This is the first year that the UC Early Season Protocol (UC ESP) model for predicting July almond leaf nitrogen (N) levels from April leaf samples, has been available for public use. This model was developed by UC Davis researchers led by Dr. Patrick Brown. Based on calls to several reputable ag labs and questions from PCAs, there seems to be some uncertainty about availability and use of the new model. Where is the model? How does is it used? Who should use it to develop the July leaf N prediction and what should be done with the results? Does an analytical lab run it for growers and PCA/CCAs? If the lab doesn’t do it, should/can the grower or their PCA/CCA to do it, and, if so, where is the model? This blog post is intended to answer these questions and help interested almond industry members use the UC ESP model.
Why: July leaf N nutrient levels are too late to inform THIS season fertility management. Since adequate N THIS season is critical to good to excellent almond yields and excessive soil N is a potential environmental pollutant, careful N management is critical to sustainable almond production.
What: UC ESP model has been developed and carefully tested by UC Davis researchers led by Dr.

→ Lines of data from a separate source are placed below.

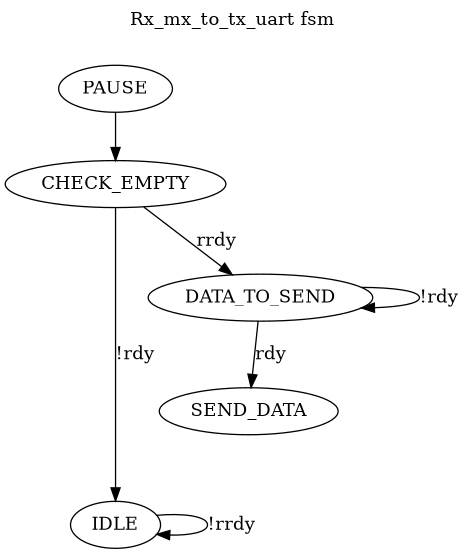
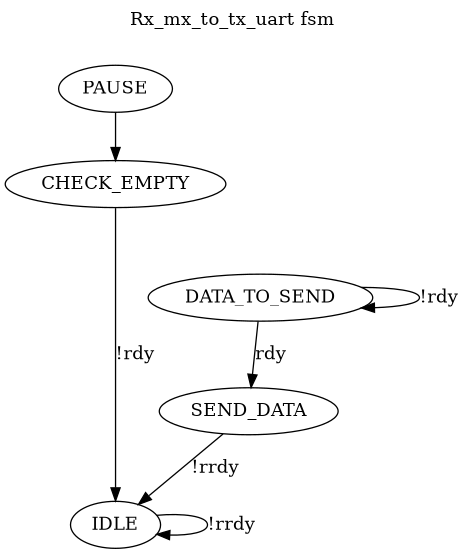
  digraph {
    label="Rx_mx_to_tx_uart fsm"
    labelloc=t
    nodesep=0.5
    IDLE
    DATA_TO_SEND
    SEND_DATA
    PAUSE
    CHECK_EMPTY
    IDLE -> IDLE [label="!rrdy"]
    DATA_TO_SEND -> DATA_TO_SEND [label="!rdy"]
    DATA_TO_SEND -> SEND_DATA [label=rdy]
+   SEND_DATA -> IDLE [label="!rrdy"]
    PAUSE -> CHECK_EMPTY
    CHECK_EMPTY -> IDLE [label="!rdy"]
-   CHECK_EMPTY -> DATA_TO_SEND [label=rrdy]
  }
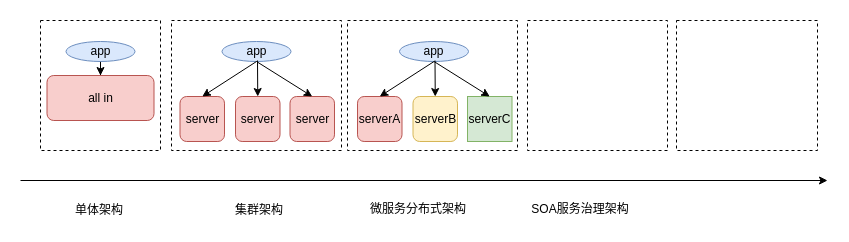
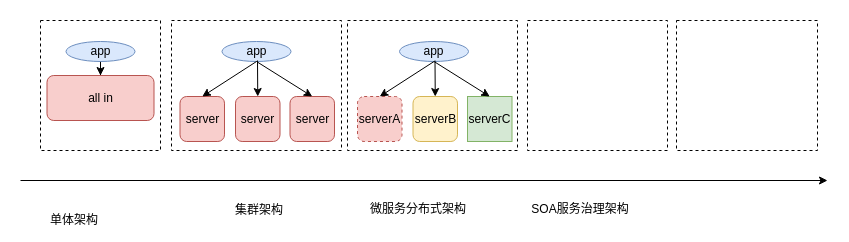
  <mxCell id="0" />
  <mxCell id="1" parent="0" />
  <mxCell id="2" value="" style="rounded=0;whiteSpace=wrap;html=1;dashed=1;" vertex="1" parent="1"><mxGeometry x="40" y="20" width="120" height="130" as="geometry" /></mxCell>
  <mxCell id="3" value="" style="rounded=0;whiteSpace=wrap;html=1;dashed=1;" vertex="1" parent="1"><mxGeometry x="171" y="20" width="170" height="130" as="geometry" /></mxCell>
  <mxCell id="4" value="" style="endArrow=classic;html=1;" edge="1" parent="1"><mxGeometry width="50" height="50" relative="1" as="geometry"><mxPoint x="20" y="180" as="sourcePoint" /><mxPoint x="827" y="180" as="targetPoint" /></mxGeometry></mxCell>
  <mxCell id="5" value="" style="rounded=0;whiteSpace=wrap;html=1;dashed=1;" vertex="1" parent="1"><mxGeometry x="347" y="20" width="170" height="130" as="geometry" /></mxCell>
  <mxCell id="6" value="" style="rounded=0;whiteSpace=wrap;html=1;dashed=1;" vertex="1" parent="1"><mxGeometry x="527" y="20" width="140" height="130" as="geometry" /></mxCell>
- <mxCell id="7" value="单体架构" style="text;html=1;strokeColor=none;fillColor=none;align=center;verticalAlign=middle;whiteSpace=wrap;rounded=0;" vertex="1" parent="1"><mxGeometry x="69" y="200" width="60" height="20" as="geometry" /></mxCell>
+ <mxCell id="7" value="单体架构" style="text;html=1;strokeColor=none;fillColor=none;align=center;verticalAlign=middle;whiteSpace=wrap;rounded=0;" vertex="1" parent="1"><mxGeometry x="44" y="210" width="60" height="20" as="geometry" /></mxCell>
  <mxCell id="8" value="集群架构" style="text;html=1;strokeColor=none;fillColor=none;align=center;verticalAlign=middle;whiteSpace=wrap;rounded=0;" vertex="1" parent="1"><mxGeometry x="229" y="200" width="60" height="20" as="geometry" /></mxCell>
  <mxCell id="9" value="微服务分布式架构" style="text;html=1;strokeColor=none;fillColor=none;align=center;verticalAlign=middle;whiteSpace=wrap;rounded=0;" vertex="1" parent="1"><mxGeometry x="368" y="199" width="100" height="20" as="geometry" /></mxCell>
  <mxCell id="10" value="SOA服务治理架构" style="text;html=1;strokeColor=none;fillColor=none;align=center;verticalAlign=middle;whiteSpace=wrap;rounded=0;" vertex="1" parent="1"><mxGeometry x="530" y="199" width="100" height="20" as="geometry" /></mxCell>
  <mxCell id="11" value="" style="rounded=0;whiteSpace=wrap;html=1;dashed=1;" vertex="1" parent="1"><mxGeometry x="676" y="20" width="141" height="130" as="geometry" /></mxCell>
  <mxCell id="12" style="edgeStyle=orthogonalEdgeStyle;rounded=0;orthogonalLoop=1;jettySize=auto;html=1;entryX=0.5;entryY=0;entryDx=0;entryDy=0;" edge="1" parent="1" source="13" target="14"><mxGeometry relative="1" as="geometry" /></mxCell>
  <mxCell id="13" value="app" style="ellipse;whiteSpace=wrap;html=1;fillColor=#dae8fc;strokeColor=#6c8ebf;" vertex="1" parent="1"><mxGeometry x="65.5" y="41" width="69" height="20" as="geometry" /></mxCell>
  <mxCell id="14" value="all in" style="rounded=1;whiteSpace=wrap;html=1;fillColor=#f8cecc;strokeColor=#b85450;" vertex="1" parent="1"><mxGeometry x="46.5" y="75" width="107" height="45" as="geometry" /></mxCell>
  <mxCell id="15" value="server" style="rounded=1;whiteSpace=wrap;html=1;fillColor=#f8cecc;strokeColor=#b85450;" vertex="1" parent="1"><mxGeometry x="179.5" y="96" width="44.5" height="45" as="geometry" /></mxCell>
  <mxCell id="16" value="server" style="rounded=1;whiteSpace=wrap;html=1;fillColor=#f8cecc;strokeColor=#b85450;" vertex="1" parent="1"><mxGeometry x="235" y="96" width="44.5" height="45" as="geometry" /></mxCell>
  <mxCell id="17" value="server" style="rounded=1;whiteSpace=wrap;html=1;fillColor=#f8cecc;strokeColor=#b85450;" vertex="1" parent="1"><mxGeometry x="289.5" y="96" width="44.5" height="45" as="geometry" /></mxCell>
  <mxCell id="18" value="app" style="ellipse;whiteSpace=wrap;html=1;fillColor=#dae8fc;strokeColor=#6c8ebf;" vertex="1" parent="1"><mxGeometry x="221.5" y="41" width="69" height="20" as="geometry" /></mxCell>
  <mxCell id="19" value="" style="endArrow=classic;html=1;entryX=0.5;entryY=0;entryDx=0;entryDy=0;exitX=0.5;exitY=1;exitDx=0;exitDy=0;" edge="1" parent="1" source="18" target="15"><mxGeometry width="50" height="50" relative="1" as="geometry"><mxPoint x="314" y="-120" as="sourcePoint" /><mxPoint x="284" y="-70" as="targetPoint" /></mxGeometry></mxCell>
  <mxCell id="20" value="" style="endArrow=classic;html=1;entryX=0.5;entryY=0;entryDx=0;entryDy=0;" edge="1" parent="1" target="16"><mxGeometry width="50" height="50" relative="1" as="geometry"><mxPoint x="257" y="60" as="sourcePoint" /><mxPoint x="211.75" y="106" as="targetPoint" /></mxGeometry></mxCell>
  <mxCell id="21" value="" style="endArrow=classic;html=1;entryX=0.5;entryY=0;entryDx=0;entryDy=0;exitX=0.5;exitY=1;exitDx=0;exitDy=0;" edge="1" parent="1" source="18" target="17"><mxGeometry width="50" height="50" relative="1" as="geometry"><mxPoint x="267" y="70" as="sourcePoint" /><mxPoint x="267.25" y="106" as="targetPoint" /></mxGeometry></mxCell>
- <mxCell id="22" value="serverA" style="rounded=1;whiteSpace=wrap;html=1;fillColor=#f8cecc;strokeColor=#b85450;" vertex="1" parent="1"><mxGeometry x="357" y="96" width="44.5" height="45" as="geometry" /></mxCell>
+ <mxCell id="22" value="serverA" style="rounded=1;whiteSpace=wrap;html=1;fillColor=#f8cecc;strokeColor=#b85450;dashed=1;" vertex="1" parent="1"><mxGeometry x="357" y="96" width="44.5" height="45" as="geometry" /></mxCell>
  <mxCell id="23" value="serverB" style="rounded=1;whiteSpace=wrap;html=1;fillColor=#fff2cc;strokeColor=#d6b656;" vertex="1" parent="1"><mxGeometry x="412.5" y="96" width="44.5" height="45" as="geometry" /></mxCell>
  <mxCell id="24" value="serverC" style="whiteSpace=wrap;html=1;fillColor=#d5e8d4;strokeColor=#82b366;rounded=0;" vertex="1" parent="1"><mxGeometry x="467" y="96" width="44.5" height="45" as="geometry" /></mxCell>
  <mxCell id="25" value="app" style="ellipse;whiteSpace=wrap;html=1;fillColor=#dae8fc;strokeColor=#6c8ebf;" vertex="1" parent="1"><mxGeometry x="399" y="41" width="69" height="20" as="geometry" /></mxCell>
  <mxCell id="26" value="" style="endArrow=classic;html=1;entryX=0.5;entryY=0;entryDx=0;entryDy=0;exitX=0.5;exitY=1;exitDx=0;exitDy=0;" edge="1" parent="1" source="25" target="22"><mxGeometry width="50" height="50" relative="1" as="geometry"><mxPoint x="491.5" y="-120" as="sourcePoint" /><mxPoint x="461.5" y="-70" as="targetPoint" /></mxGeometry></mxCell>
  <mxCell id="27" value="" style="endArrow=classic;html=1;entryX=0.5;entryY=0;entryDx=0;entryDy=0;" edge="1" parent="1" target="23"><mxGeometry width="50" height="50" relative="1" as="geometry"><mxPoint x="434.5" y="60" as="sourcePoint" /><mxPoint x="389.25" y="106" as="targetPoint" /></mxGeometry></mxCell>
  <mxCell id="28" value="" style="endArrow=classic;html=1;entryX=0.5;entryY=0;entryDx=0;entryDy=0;exitX=0.5;exitY=1;exitDx=0;exitDy=0;" edge="1" parent="1" source="25" target="24"><mxGeometry width="50" height="50" relative="1" as="geometry"><mxPoint x="444.5" y="70" as="sourcePoint" /><mxPoint x="444.75" y="106" as="targetPoint" /></mxGeometry></mxCell>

Patrick Brown. This model, in the form of a Microsoft Excel spreadsheet, generates a prediction of the July leaf Non-pareil variety N level from 10 different leaf nutrient levels sampled in April following a specific protocol, described in a previous post on this blog. All these nutrient inputs are needed to deliver an accurate prediction. The model is simple to use for anyone with some experience with MS Excel. It is available, free, from the internet by clicking this link and downloading the Excel file from the box on the right of the web site page. Two versions of the same model are available, a larger sized file with 1000 sample entry – probably best for commercial labs and PCA/CCAs – and a smaller sized version that takes input from a single sample. Both models deliver the same output for each sample input.
Some analytical ag labs have developed and use their own, proprietary, early season models to determine orchard fertility levels. I don’t have experience with those models. This is the first publicly available model for early season prediction of July leaf N levels.
When: Leaf samples must be taken 42 days (plus or minus 6 days) after full bloom. Leaf N levels this time of year are a moving target, and sampling timing is critical to accurate prediction using the model. Leaves must also be sampled in a certain way for the model output to be useful. This protocol is not the same from the standard practices developed years ago. Don’t use the old sampling practices to get information (leaf nutrient levels) to use in the new model. Click here to see a previous post on this blog that describes the new protocol.
If you miss the sampling window, let it go for this year and use cropload estimates and previous experience to determine how much N fertilizer to use. Reminder: almond orchards use 80% of annual N requirement between bloom and mid-June.
Who: Anyone with MS Excel experience, a PC with the Excel program loaded and a copy of the model plus leaf analysis results from the 42 (±6) days from full bloom window can “crunch” the numbers and deliver a predicted July leaf N level. This information is key to planning efficient and effective N application rates to deliver optimum N nutrition for the remainder of the year. See the table in a previous blog post to help with this planning.
Where: Leaves sampled at the right time in the right way from separately managed blocks to a reputable lab for a total nutrient analysis package (less expensive than individual nutrient sampling). Download the model from the internet to your PC (or the cloud) and run the model with lab results as the input. Use output and cropload estimate to decide on N fertility program and rates for the rest of the season.
The Nickels Soil Lab just got our leaf analysis results back from the lab this week. Next step, decide on our next N fertigation rates for each sampled block and apply N fertilizer at appropriate rates to each. The goal is flexible, accurate, block by block N fertilization to deliver high yield and minimize N loss to air and water outside the rootzone.